Mais do que qualquer coisa no mundo, Mary Talbot adorava festas.
Adorava oferecer festas e adorava ir a festas. Como Tom Talbot não ganhava
muito dinheiro, Mary não podia oferecer festas constantemente. Por isso,
costumava persuadir as pessoas a dar festas. De vez em quando telefonava para
uma amiga e indagava bruscamente:
– Já não está na hora de você dar uma festa?
Mary tinha normalmente seis aniversários por ano e organizava festas-fantasia,
festas-surpresa, festas de feriados. A véspera de Natal em sua casa era uma
noite emocionante, pois Mary resplandecia. E ela empolgava o marido com o seu
excitamento por festas. (…) Não possuía lindas roupas e os Talbot não tinham
qualquer dinheiro. Na maior parte do tempo, estavam à beira da miséria total. E
quando se encontravam realmente nas últimas, Mary sempre dava um jeito de
promover uma festa. E era bem capaz de fazê-lo. Podia contagiar a casa inteira
com a sua alegria e usava o talento como uma arma contra o desânimo, sempre à
espreita, aguardando a oportunidade de se lançar sobre Tom. Mary estava
convencida que essa era a sua missão, impedir que o desânimo total desse o bote
sobre Tom, pois todos sabiam que ele seria um dia um grande sucesso. De um modo
geral, ela era bem sucedida em manter as coisas sombrias longe de sua casa.”
***
Maria Vaz nasceu em Mirandela a 19 de Setembro de 1990, muito embora tenha vivido toda a infância e início da adolescência em Vila Flor.
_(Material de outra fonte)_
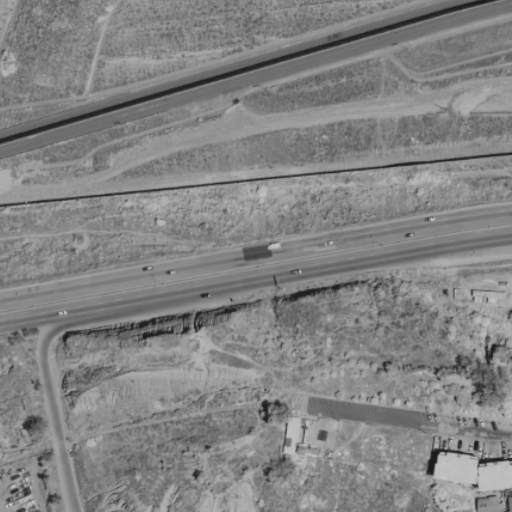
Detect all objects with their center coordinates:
road: (234, 69)
road: (255, 77)
road: (256, 175)
road: (454, 244)
road: (255, 254)
road: (288, 272)
road: (134, 298)
road: (44, 314)
road: (57, 324)
road: (50, 400)
building: (296, 436)
building: (458, 467)
building: (495, 475)
building: (510, 503)
building: (488, 504)
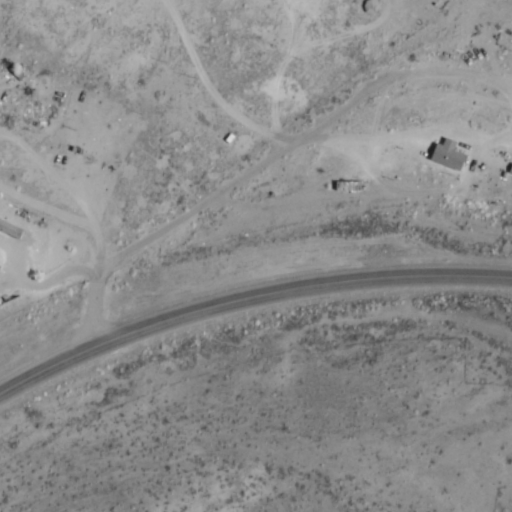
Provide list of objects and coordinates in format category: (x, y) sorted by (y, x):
building: (78, 141)
building: (448, 156)
building: (349, 186)
road: (211, 193)
building: (0, 264)
road: (248, 297)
Aos 11 anos, apaixonou-se pela poesia ao encontrar, por mero acaso, um livro de Alberto Caeiro. A par da poesia e da literatura, é uma apaixonada pelas artes em geral, de entre as quais ressalta a música, dado que tocou clarinete entre os 11 e os 21 anos. Publicou o seu primeiro poema em Março de 2015, numa antologia de poetas portugueses contemporâneos e escreve regularmente no seu blog (“The philosophy of little nothings”). É agora colunista do ‘Letras in.verso re.verso”. Além da escrita, é doutoranda em ciências jurídico-criminais, na Faculdade de Direito da Universidade de Coimbra, desde finais de 2014.
Comentários
Embora Steinbeck tenha sido, dentro de muitos círculos, imensamente criticado, ao ponto de o considerarem um 'génio limitado' e até mesmo o detentor do Nobel cujo merecimento pareceu ser dos mais duvidosos de sempre, a verdade é que foi um autor muito acarinhado pelo público americano, tornando-se indubitavelmente uma das suas maiores figuras literárias.
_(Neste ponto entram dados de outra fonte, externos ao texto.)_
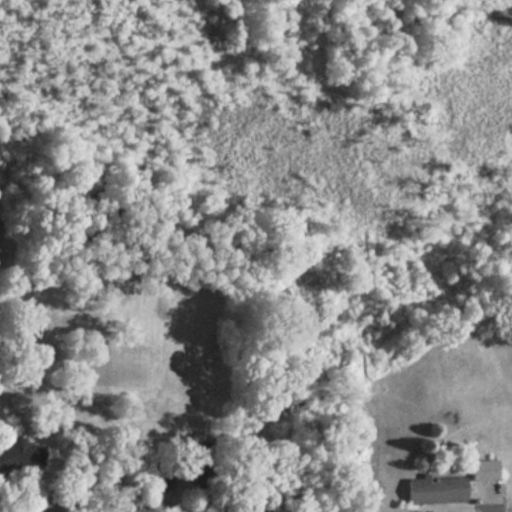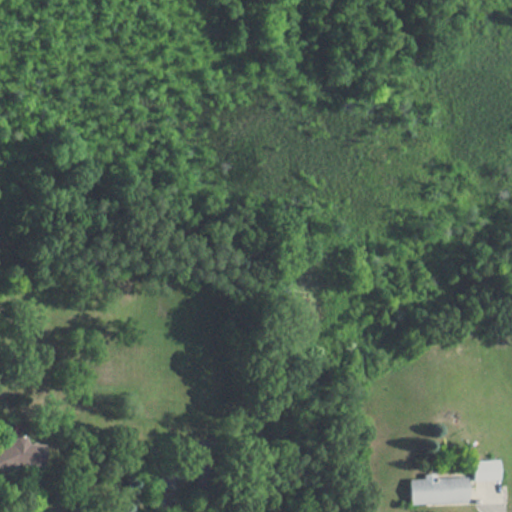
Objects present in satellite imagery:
building: (21, 453)
building: (484, 468)
building: (164, 479)
building: (435, 488)
road: (494, 506)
Compreendo as críticas, confesso, mas não deixo de apreciar o seu estilo... Sabes que a minha natureza é essencialmente poética; logo, o romance é um género que só raramente me convence. É uma questão de gosto pessoal, nada mais. No entanto, Steinbeck merece a minha preferência: aprecio romances com fundamentos históricos, mesmo que contenham lampejos de uma escrita mais jornalística... O traço realista é sempre bem definido e a luta por causas sociais, através da sua denúncia, são outras virtudes a apontar. E mais: detinha um humor muito peculiar que só em certos livros se permite captar. É pena...
Espero que o Cannery Row te alimente apetites por outros trabalhos seus... Vinhas da Ira, o grande clássico, O inverno do nosso descontentamento, A lesta do paraíso ou A um deus desconhecido (o meu preferido), entre muitos outros.
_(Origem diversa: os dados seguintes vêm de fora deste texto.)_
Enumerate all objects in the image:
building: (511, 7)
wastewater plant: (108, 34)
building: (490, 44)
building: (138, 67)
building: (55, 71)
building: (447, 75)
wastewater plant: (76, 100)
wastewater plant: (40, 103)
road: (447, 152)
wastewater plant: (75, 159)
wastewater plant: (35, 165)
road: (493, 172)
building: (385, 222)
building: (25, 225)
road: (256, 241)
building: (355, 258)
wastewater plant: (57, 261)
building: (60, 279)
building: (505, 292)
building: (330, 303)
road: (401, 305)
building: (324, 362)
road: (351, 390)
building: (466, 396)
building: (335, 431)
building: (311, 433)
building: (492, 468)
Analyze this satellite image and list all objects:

Parabéns pelo teu trabalho.
Beijos.
Quanto ao resto, parece-me inolvidável que Steinbeck tenha transcendido uma crítica sempre em busca de perfeições, que realisticamente serão sempre imperfeitas. Na linha do optimismo de Talbot, foquemo-nos no melhor, que o pior já há muito quem avulte. Com certeza, "A um deus desconhecido" constará das minhas próximas leituras.
Uma vez mais, muito obrigada e um beijo!